_What the task asks_
In the passage on triads and the Mafia, on what occasions do triad members traditionally give gifts to their "big brothers" or "uncles"?

_Extracted text_
******************************

Another key difference between triads and the Mafia concerns structure and discipline. As anyone exposed to
The Godfather
movies or an episode of
The Sopranos
can attest, the Italian organized gangs are as rigidly structured and tightly controlled as any corporation (or were, as we shall see in the next chapter). Mafia members must receive approval from the authority level directly above before engaging in any money-making activity, and agree to forfeit a portion of the profits to the same authority. Neglecting or defying this rule can lead to severe punishment.

Triads are not nearly as rigid, and the concept of passing approval down the line to workers and passing profits back up the line to bosses is totally absent. Here's how one member of Hong Kong's notorious 14k triad described his arrangement to an Australian parliamentary crime investigator during an interrogation procedure:

I was not required to pay any percentage of profits to the 14k leadership. Triads do not work that way. Triad members do favors for each other, provide introductions and assistance to each other, engage in criminal schemes with each other, but triads generally do not have the kind of strictly disciplined organizational structure that other groups like the Italian Mafia have. For example, a triad member would not necessarily be required to get permission from the dragonhead of his triad to engage in a particular criminal job…. On the other hand, on… traditional Chinese holidays, such as Chinese New Year, triad members traditionally give gifts to their “big brothers” or “uncles” who often are officers in the triads.

******************************

_Raw data_
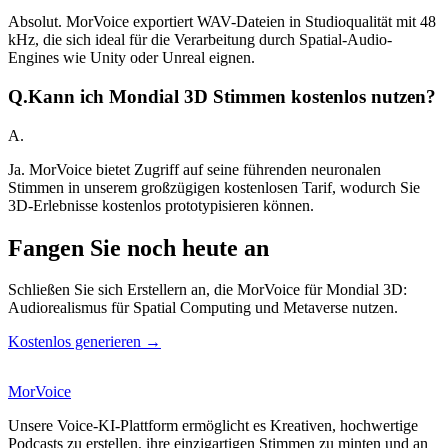
Absolut. MorVoice exportiert WAV-Dateien in Studioqualität mit 48
kHz, die sich ideal für die Verarbeitung durch Spatial-Audio-
Engines wie Unity oder Unreal eignen.
Q.
Kann ich Mondial 3D Stimmen kostenlos nutzen?
A.
Ja. MorVoice bietet Zugriff auf seine führenden neuronalen
Stimmen in unserem großzügigen kostenlosen Tarif, wodurch Sie
3D-Erlebnisse kostenlos prototypisieren können.
Fangen Sie noch heute an
Schließen Sie sich Erstellern an, die MorVoice für Mondial 3D:
Audiorealismus für Spatial Computing und Metaverse nutzen.
Kostenlos generieren →
MorVoice
Unsere Voice-KI-Plattform ermöglicht es Kreativen, hochwertige
Podcasts zu erstellen, ihre einzigartigen Stimmen zu minten und an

******************************

_Your solution_
On traditional Chinese holidays, such as Chinese New Year.